* **Description of the task**:
Would you retype each of the records exactly as shown?

* **Supplied data**:
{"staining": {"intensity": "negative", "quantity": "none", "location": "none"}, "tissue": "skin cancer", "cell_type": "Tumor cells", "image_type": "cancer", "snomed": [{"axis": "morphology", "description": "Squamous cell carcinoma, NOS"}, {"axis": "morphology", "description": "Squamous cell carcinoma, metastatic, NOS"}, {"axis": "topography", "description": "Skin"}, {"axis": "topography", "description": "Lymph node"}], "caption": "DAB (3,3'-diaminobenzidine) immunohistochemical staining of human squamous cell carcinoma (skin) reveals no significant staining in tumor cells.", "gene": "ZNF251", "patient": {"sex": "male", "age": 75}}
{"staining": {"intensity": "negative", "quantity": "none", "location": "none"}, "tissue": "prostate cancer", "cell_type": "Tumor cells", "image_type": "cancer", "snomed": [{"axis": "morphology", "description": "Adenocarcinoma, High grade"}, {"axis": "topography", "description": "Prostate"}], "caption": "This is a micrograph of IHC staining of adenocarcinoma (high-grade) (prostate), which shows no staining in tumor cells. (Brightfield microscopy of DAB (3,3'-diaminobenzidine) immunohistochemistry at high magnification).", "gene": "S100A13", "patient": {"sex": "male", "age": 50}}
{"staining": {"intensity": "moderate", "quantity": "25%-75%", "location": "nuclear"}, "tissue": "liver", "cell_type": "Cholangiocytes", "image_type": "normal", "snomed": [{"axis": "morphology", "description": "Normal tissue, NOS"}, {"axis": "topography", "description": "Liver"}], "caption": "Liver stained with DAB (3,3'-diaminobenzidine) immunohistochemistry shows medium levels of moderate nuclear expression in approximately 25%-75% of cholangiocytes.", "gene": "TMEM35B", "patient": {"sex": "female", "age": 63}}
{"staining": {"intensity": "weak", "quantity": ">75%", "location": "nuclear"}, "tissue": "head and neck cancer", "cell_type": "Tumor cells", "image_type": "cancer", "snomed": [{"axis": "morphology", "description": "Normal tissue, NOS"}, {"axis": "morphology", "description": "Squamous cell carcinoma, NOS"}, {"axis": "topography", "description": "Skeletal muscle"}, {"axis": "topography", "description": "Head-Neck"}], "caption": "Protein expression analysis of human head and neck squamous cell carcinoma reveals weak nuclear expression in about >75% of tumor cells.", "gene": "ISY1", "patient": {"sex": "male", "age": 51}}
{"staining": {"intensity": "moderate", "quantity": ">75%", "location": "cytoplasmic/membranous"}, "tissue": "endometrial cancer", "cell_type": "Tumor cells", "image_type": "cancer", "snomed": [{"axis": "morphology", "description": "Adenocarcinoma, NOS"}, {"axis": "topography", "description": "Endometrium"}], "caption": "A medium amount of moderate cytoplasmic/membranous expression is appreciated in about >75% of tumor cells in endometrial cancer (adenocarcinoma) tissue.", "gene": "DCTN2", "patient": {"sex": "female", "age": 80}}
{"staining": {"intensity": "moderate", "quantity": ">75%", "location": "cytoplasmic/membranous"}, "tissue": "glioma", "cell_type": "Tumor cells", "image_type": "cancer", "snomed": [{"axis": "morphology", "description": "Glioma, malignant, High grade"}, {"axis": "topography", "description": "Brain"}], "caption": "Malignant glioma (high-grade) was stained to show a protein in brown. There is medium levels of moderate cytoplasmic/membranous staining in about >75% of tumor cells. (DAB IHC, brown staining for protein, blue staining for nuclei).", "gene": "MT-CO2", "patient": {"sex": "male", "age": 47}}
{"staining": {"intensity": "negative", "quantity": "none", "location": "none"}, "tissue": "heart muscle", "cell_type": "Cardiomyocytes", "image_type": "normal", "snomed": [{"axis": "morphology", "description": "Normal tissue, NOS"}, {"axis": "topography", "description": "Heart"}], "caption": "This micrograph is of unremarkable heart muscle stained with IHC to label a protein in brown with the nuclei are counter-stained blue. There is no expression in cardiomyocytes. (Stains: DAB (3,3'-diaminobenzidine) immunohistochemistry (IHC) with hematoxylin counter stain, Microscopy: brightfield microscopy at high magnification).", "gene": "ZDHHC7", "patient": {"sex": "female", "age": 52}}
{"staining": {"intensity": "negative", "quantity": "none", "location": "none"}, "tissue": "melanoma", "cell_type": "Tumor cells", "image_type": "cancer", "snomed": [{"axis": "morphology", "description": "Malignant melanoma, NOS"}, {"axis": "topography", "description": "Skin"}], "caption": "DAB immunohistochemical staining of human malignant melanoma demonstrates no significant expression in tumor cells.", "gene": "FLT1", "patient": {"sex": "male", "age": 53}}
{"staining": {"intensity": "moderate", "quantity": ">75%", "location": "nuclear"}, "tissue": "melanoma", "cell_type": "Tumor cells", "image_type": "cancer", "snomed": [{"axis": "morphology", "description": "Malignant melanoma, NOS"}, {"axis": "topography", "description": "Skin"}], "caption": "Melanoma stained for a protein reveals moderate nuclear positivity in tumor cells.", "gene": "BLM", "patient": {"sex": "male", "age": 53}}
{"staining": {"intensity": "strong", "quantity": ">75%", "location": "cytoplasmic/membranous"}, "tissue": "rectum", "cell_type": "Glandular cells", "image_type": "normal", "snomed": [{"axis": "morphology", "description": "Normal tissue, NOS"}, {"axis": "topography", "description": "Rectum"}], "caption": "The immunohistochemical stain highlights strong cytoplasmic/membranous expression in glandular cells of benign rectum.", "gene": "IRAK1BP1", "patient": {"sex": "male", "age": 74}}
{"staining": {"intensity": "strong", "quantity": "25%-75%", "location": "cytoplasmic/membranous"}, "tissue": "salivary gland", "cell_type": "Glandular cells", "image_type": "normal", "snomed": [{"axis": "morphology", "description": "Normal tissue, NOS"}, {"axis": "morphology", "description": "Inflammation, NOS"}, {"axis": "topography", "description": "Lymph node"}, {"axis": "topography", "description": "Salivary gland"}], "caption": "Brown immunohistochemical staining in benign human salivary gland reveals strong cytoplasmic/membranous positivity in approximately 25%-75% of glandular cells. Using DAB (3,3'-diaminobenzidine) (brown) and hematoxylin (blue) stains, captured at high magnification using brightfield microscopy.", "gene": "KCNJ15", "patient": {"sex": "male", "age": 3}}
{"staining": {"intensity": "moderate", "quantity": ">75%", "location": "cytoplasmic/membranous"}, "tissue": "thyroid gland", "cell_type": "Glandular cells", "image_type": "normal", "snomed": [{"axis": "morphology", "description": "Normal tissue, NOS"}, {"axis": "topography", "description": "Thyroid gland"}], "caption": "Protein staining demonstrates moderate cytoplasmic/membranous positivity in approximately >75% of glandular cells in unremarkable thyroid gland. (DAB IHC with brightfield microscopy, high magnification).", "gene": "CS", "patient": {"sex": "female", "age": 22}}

* **Your solution**:
{"staining": {"intensity": "negative", "quantity": "none", "location": "none"}, "tissue": "skin cancer", "cell_type": "Tumor cells", "image_type": "cancer", "snomed": [{"axis": "morphology", "description": "Squamous cell carcinoma, NOS"}, {"axis": "morphology", "description": "Squamous cell carcinoma, metastatic, NOS"}, {"axis": "topography", "description": "Skin"}, {"axis": "topography", "description": "Lymph node"}], "caption": "DAB (3,3'-diaminobenzidine) immunohistochemical staining of human squamous cell carcinoma (skin) reveals no significant staining in tumor cells.", "gene": "ZNF251", "patient": {"sex": "male", "age": 75}}
{"staining": {"intensity": "negative", "quantity": "none", "location": "none"}, "tissue": "prostate cancer", "cell_type": "Tumor cells", "image_type": "cancer", "snomed": [{"axis": "morphology", "description": "Adenocarcinoma, High grade"}, {"axis": "topography", "description": "Prostate"}], "caption": "This is a micrograph of IHC staining of adenocarcinoma (high-grade) (prostate), which shows no staining in tumor cells. (Brightfield microscopy of DAB (3,3'-diaminobenzidine) immunohistochemistry at high magnification).", "gene": "S100A13", "patient": {"sex": "male", "age": 50}}
{"staining": {"intensity": "moderate", "quantity": "25%-75%", "location": "nuclear"}, "tissue": "liver", "cell_type": "Cholangiocytes", "image_type": "normal", "snomed": [{"axis": "morphology", "description": "Normal tissue, NOS"}, {"axis": "topography", "description": "Liver"}], "caption": "Liver stained with DAB (3,3'-diaminobenzidine) immunohistochemistry shows medium levels of moderate nuclear expression in approximately 25%-75% of cholangiocytes.", "gene": "TMEM35B", "patient": {"sex": "female", "age": 63}}
{"staining": {"intensity": "weak", "quantity": ">75%", "location": "nuclear"}, "tissue": "head and neck cancer", "cell_type": "Tumor cells", "image_type": "cancer", "snomed": [{"axis": "morphology", "description": "Normal tissue, NOS"}, {"axis": "morphology", "description": "Squamous cell carcinoma, NOS"}, {"axis": "topography", "description": "Skeletal muscle"}, {"axis": "topography", "description": "Head-Neck"}], "caption": "Protein expression analysis of human head and neck squamous cell carcinoma reveals weak nuclear expression in about >75% of tumor cells.", "gene": "ISY1", "patient": {"sex": "male", "age": 51}}
{"staining": {"intensity": "moderate", "quantity": ">75%", "location": "cytoplasmic/membranous"}, "tissue": "endometrial cancer", "cell_type": "Tumor cells", "image_type": "cancer", "snomed": [{"axis": "morphology", "description": "Adenocarcinoma, NOS"}, {"axis": "topography", "description": "Endometrium"}], "caption": "A medium amount of moderate cytoplasmic/membranous expression is appreciated in about >75% of tumor cells in endometrial cancer (adenocarcinoma) tissue.", "gene": "DCTN2", "patient": {"sex": "female", "age": 80}}
{"staining": {"intensity": "moderate", "quantity": ">75%", "location": "cytoplasmic/membranous"}, "tissue": "glioma", "cell_type": "Tumor cells", "image_type": "cancer", "snomed": [{"axis": "morphology", "description": "Glioma, malignant, High grade"}, {"axis": "topography", "description": "Brain"}], "caption": "Malignant glioma (high-grade) was stained to show a protein in brown. There is medium levels of moderate cytoplasmic/membranous staining in about >75% of tumor cells. (DAB IHC, brown staining for protein, blue staining for nuclei).", "gene": "MT-CO2", "patient": {"sex": "male", "age": 47}}
{"staining": {"intensity": "negative", "quantity": "none", "location": "none"}, "tissue": "heart muscle", "cell_type": "Cardiomyocytes", "image_type": "normal", "snomed": [{"axis": "morphology", "description": "Normal tissue, NOS"}, {"axis": "topography", "description": "Heart"}], "caption": "This micrograph is of unremarkable heart muscle stained with IHC to label a protein in brown with the nuclei are counter-stained blue. There is no expression in cardiomyocytes. (Stains: DAB (3,3'-diaminobenzidine) immunohistochemistry (IHC) with hematoxylin counter stain, Microscopy: brightfield microscopy at high magnification).", "gene": "ZDHHC7", "patient": {"sex": "female", "age": 52}}
{"staining": {"intensity": "negative", "quantity": "none", "location": "none"}, "tissue": "melanoma", "cell_type": "Tumor cells", "image_type": "cancer", "snomed": [{"axis": "morphology", "description": "Malignant melanoma, NOS"}, {"axis": "topography", "description": "Skin"}], "caption": "DAB immunohistochemical staining of human malignant melanoma demonstrates no significant expression in tumor cells.", "gene": "FLT1", "patient": {"sex": "male", "age": 53}}
{"staining": {"intensity": "moderate", "quantity": ">75%", "location": "nuclear"}, "tissue": "melanoma", "cell_type": "Tumor cells", "image_type": "cancer", "snomed": [{"axis": "morphology", "description": "Malignant melanoma, NOS"}, {"axis": "topography", "description": "Skin"}], "caption": "Melanoma stained for a protein reveals moderate nuclear positivity in tumor cells.", "gene": "BLM", "patient": {"sex": "male", "age": 53}}
{"staining": {"intensity": "strong", "quantity": ">75%", "location": "cytoplasmic/membranous"}, "tissue": "rectum", "cell_type": "Glandular cells", "image_type": "normal", "snomed": [{"axis": "morphology", "description": "Normal tissue, NOS"}, {"axis": "topography", "description": "Rectum"}], "caption": "The immunohistochemical stain highlights strong cytoplasmic/membranous expression in glandular cells of benign rectum.", "gene": "IRAK1BP1", "patient": {"sex": "male", "age": 74}}
{"staining": {"intensity": "strong", "quantity": "25%-75%", "location": "cytoplasmic/membranous"}, "tissue": "salivary gland", "cell_type": "Glandular cells", "image_type": "normal", "snomed": [{"axis": "morphology", "description": "Normal tissue, NOS"}, {"axis": "morphology", "description": "Inflammation, NOS"}, {"axis": "topography", "description": "Lymph node"}, {"axis": "topography", "description": "Salivary gland"}], "caption": "Brown immunohistochemical staining in benign human salivary gland reveals strong cytoplasmic/membranous positivity in approximately 25%-75% of glandular cells. Using DAB (3,3'-diaminobenzidine) (brown) and hematoxylin (blue) stains, captured at high magnification using brightfield microscopy.", "gene": "KCNJ15", "patient": {"sex": "male", "age": 3}}
{"staining": {"intensity": "moderate", "quantity": ">75%", "location": "cytoplasmic/membranous"}, "tissue": "thyroid gland", "cell_type": "Glandular cells", "image_type": "normal", "snomed": [{"axis": "morphology", "description": "Normal tissue, NOS"}, {"axis": "topography", "description": "Thyroid gland"}], "caption": "Protein staining demonstrates moderate cytoplasmic/membranous positivity in approximately >75% of glandular cells in unremarkable thyroid gland. (DAB IHC with brightfield microscopy, high magnification).", "gene": "CS", "patient": {"sex": "female", "age": 22}}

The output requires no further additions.